Nicht weniger heiss diskutiert wird in den Leserbriefspalten der Zeitungen ein Vorstoss zur Einführung eines Rechtsinstituts für homosexuelle Paare. Nachdem sich der Landtag Mitte März einstimmig (mit 21 gegen null Stimmen) für ein Partnerschaftsgesetz aussprach, entstand die Gemeinschaft “Vox Populi”, die überzeugt ist, “dass dieser Beschluss nicht das Stimmungsbild im Lande widerspiegelt”. Das Partnerschaftsgesetz sei unnötig, weil sich alle relevanten Fragen auch zivilrechtlich lösen liessen. Es schaffe zugleich neue Ungerechtigkeiten, denn es benachteilige “andere Formen nichtehelicher Gemeinschaften”.

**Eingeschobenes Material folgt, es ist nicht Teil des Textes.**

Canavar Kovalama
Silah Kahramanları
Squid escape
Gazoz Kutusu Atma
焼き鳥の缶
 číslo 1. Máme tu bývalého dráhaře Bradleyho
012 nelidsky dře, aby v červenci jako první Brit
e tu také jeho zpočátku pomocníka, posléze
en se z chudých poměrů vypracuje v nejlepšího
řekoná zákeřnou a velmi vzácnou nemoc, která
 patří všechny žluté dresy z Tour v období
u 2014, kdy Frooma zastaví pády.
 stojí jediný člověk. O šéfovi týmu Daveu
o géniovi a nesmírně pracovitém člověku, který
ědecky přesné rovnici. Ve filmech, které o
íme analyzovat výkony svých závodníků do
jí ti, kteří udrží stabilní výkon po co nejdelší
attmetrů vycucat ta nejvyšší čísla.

Das Hauptargument aber lautet: “Die Aufgabe des Staates ist es, Familien zu fördern.” Ende dieser Woche findet in Liechtenstein darüber nun eine Volksabstimmung statt, deren Ergebnis am Sonntag vorliegen wird. Chefredakteur Fritz meint gegenüber dieser Zeitung, er rechne mit einer Zustimmung von “60 Prozent plus/minus drei Prozent für das Partnerschaftsgesetz”. Weniger eindeutig jedenfalls als die Einstimmigkeit von Regierung und Landtag. Und auch hier liegt die letzte Verantwortung beim Regenten, dessen Familie auf eine Ahnenreihe von bald acht Jahrhunderten zurückblicken kann und bereits mehrfach in ihrer Geschichte erfolgreich gegen den Strom der Zeit schwamm.